How would one sketch the graph of $$\ln\left(\sqrt{x^2+y^2}\right)=-\arctan\left(\frac{y}{x}\right)$$ in polar coordinates? I'm aware that polar coordinates involve a radius $r$ and angle $\theta$, such as $r=2-\cos(\theta)$, but in this case we have a cartesian equation. How would we convert this in terms of $r$ and $\theta$? Thanks.

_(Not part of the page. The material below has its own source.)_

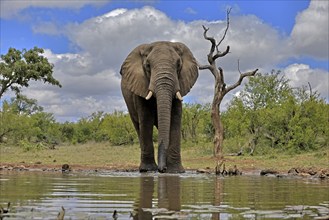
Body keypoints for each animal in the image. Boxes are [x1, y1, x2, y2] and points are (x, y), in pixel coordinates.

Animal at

• $x^2+y^2 = r^2$ and $\arctan(y/x) = \theta$ Are you familiar with these formulae? Sep 26 '17 at 13:59
• @JohnLou Hi John, what process led to those derivations? (it seems straightforward but I still want to know, thanks!) Sep 26 '17 at 14:02
• The former is derived via the pythagorean theorem (or the distance formula). The same is true of $\theta$. Draw a triangle to help prove this. mathsisfun.com/polar-cartesian-coordinates.html Sep 26 '17 at 14:03
• It's also worth pointing out that $\arctan(y/x)$ is only $\theta$ when $-\pi/2 < \theta < \pi/2$. Sep 26 '17 at 14:03
• So is it just convenient that my equation contains an $x^2+y^2$ and a trig function $\arctan(y/x)$? Otherwise you can't express a Cartesian equation in polar coordinates? Sep 26 '17 at 14:05

$$z=e^{-\theta}e^{i\theta}\\ r=e^{-\theta}$$
$$x=\Re(z)=e^{-\theta}\cos\theta\\ y=\Im(z)=e^{-\theta}\sin\theta\\ x^2+y^2=e^{-2\theta}\\ \sqrt{x^2+y^2}=e^{-\theta}\\ \theta=\tan^{-1}\frac{y}{x}\\$$
$$\ln\left(\sqrt{x^2+y^2}\right)=-\arctan\left(\frac{y}{x}\right)$$